Slooh’s goal is to give people their own personal “Hubble experience” and build on the passion for space that has been ignited by the Hubble Space Telescope. The company wants to capture people’s imagination, and in the process, enhance their appreciation of the environment and space. Through the use of Slooh’s technology, we hope to educate and entertain with content that is enriching to a large, varied and appreciative audience.

Who is your audience?
We have a few targets. They include:

  • Every child that goes through a space phase
  • Amateur astronomers who can point a high-quality telescope at the coordinates of his choice
  • The astro-photographer can produce original work
  • The educator who can captivate his students
  • The parent who can put new horizons before their children

    What can be done to improve our understanding of astronomy?

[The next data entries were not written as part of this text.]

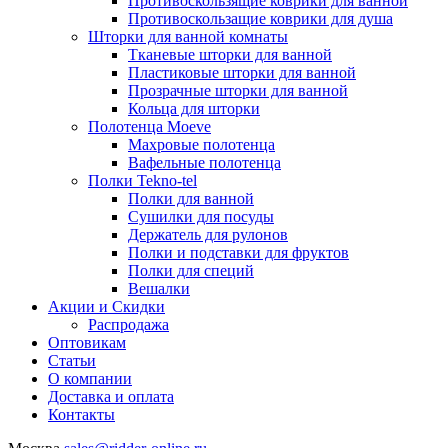
Противоскользящие коврики для ванной
Противоскользащие коврики для душа
Шторки для ванной комнаты
Тканевые шторки для ванной
Пластиковые шторки для ванной
Прозрачные шторки для ванной
Кольца для шторки
Полотенца Moeve
Махровые полотенца
Вафельные полотенца
Полки Tekno-tel
Полки для ванной
Сушилки для посуды
Держатель для рулонов
Полки и подставки для фруктов
Полки для специй
Вешалки
Акции и Скидки
Распродажа
Оптовикам
Статьи
О компании
Доставка и оплата
Контакты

    Astronomy needs to be made easy. It is intimidating, akin to rocket science. We need to educate consumers that while buying a telescope is a noble endeavor, it is for the most part limited to seeing the moon and a few planets, and otherwise constrained by light pollution, frequent cloud cover and a steep learning curve to see anything more. Beyond that, it is hard to appreciate what you are seeing, unless you have an expert on hand to bring out the wonder and awe of it all.

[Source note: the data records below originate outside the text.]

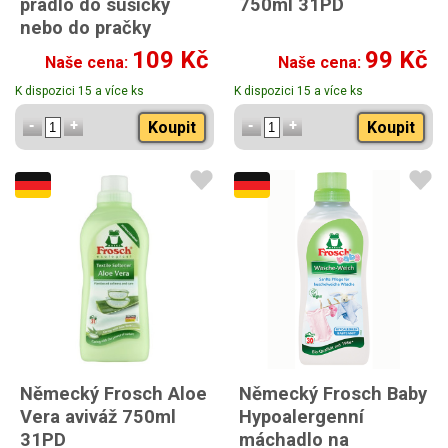
prádlo do sušičky
750ml 31PD
nebo do pračky
Summer 250ml
109 Kč
99 Kč
Naše cena:
Naše cena:
K dispozici 15 a více ks
K dispozici 15 a více ks
Koupit
Koupit
Německý Frosch Aloe
Německý Frosch Baby
Vera aviváž 750ml
Hypoalergenní
31PD
máchadlo na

    Using narrative techniques, editorial and user-generated content, Slooh begins to peel away the layers of complexity, physics, chemistry and distance, to make the subject fun as well as interesting. To continue to refine our systems and the resultant experience, such that “live” astronomy becomes a hobby and a joy to our customers, and feeds their interest whereupon they are willing to invest the time to get value out of their own telescope.

    It must have been hard to get these feeds. What did you have to do?

    It took over 2 years to get approval for our first installation in the Canary Islands and required the approval of the Spanish government. Through Slooh, we provide access to a caliber of astronomical observatory previously only reachable by professional astronomers. We’ve traveled the world–to Hawaii, Chile, Australia, in search of the best sites to provided constant coverage of the night sky.

    We constructed our own robotic telescope control systems, applied software and hardware technologies to allow for unmanned operations and leveraged the power of the Internet to bring these images to your computer. Live astronomy is indeed hard to execute, and Slooh’s commitment puts it at the forefront of the market.

    Did you go to the distant telescopes?

    Slooh’s founders constructed the first Slooh Observatory as a prototype in the garage before taking it apart and shipping it to Tenerife, for installation on Mt. Teide. We make periodic visits to each observatory, performing maintenance and upgrades, and we are always on the lookout for new situations and locations. We have a man in the Canary Islands as this is being written!

    If you could be by any star cluster or planet right now, which one would it be? Which is the prettiest place you’ve spotted?

    M51, the Whirlpool Galaxy, tens of millions of light years away, breathtaking because of its similarity to our own Milky Way. I’d like to visit a planet there and strike up a conversation.

    Co founder Rick likes Eta Carinae – once an “imposter supernova” (in 1843), that is, a supernova that never quite finished – I like that unique and recent impactful history of Eta Carinae. This binary star system varies in luminosity – and that’s a point too – the night sky, and all of its galaxies and stellar objects is ever changing – the Universe is ever-expanding – Andromeda and the Milky Way are approaching each other at 100 to 140 kilometers per second and will collide in approx. 2.5 Bn years – look up and see it (actually, Andromeda is occasionally visible with the naked eye, but a Slooh image is better!)

    What’s your star sign?


    Slooh probably isn’t useful for astrology, is it?

    To the extent that people may wish to appreciate the position and the nature of objects and constellations, and the seasonal, indeed, the perpetual, motion of the night sky, those who enjoy Astrology might find themselves quite delighted using Slooh’s systems, to search and explore the objects that make up the basis for Astrology. Heck, you can even look at a star you may have named after yourself.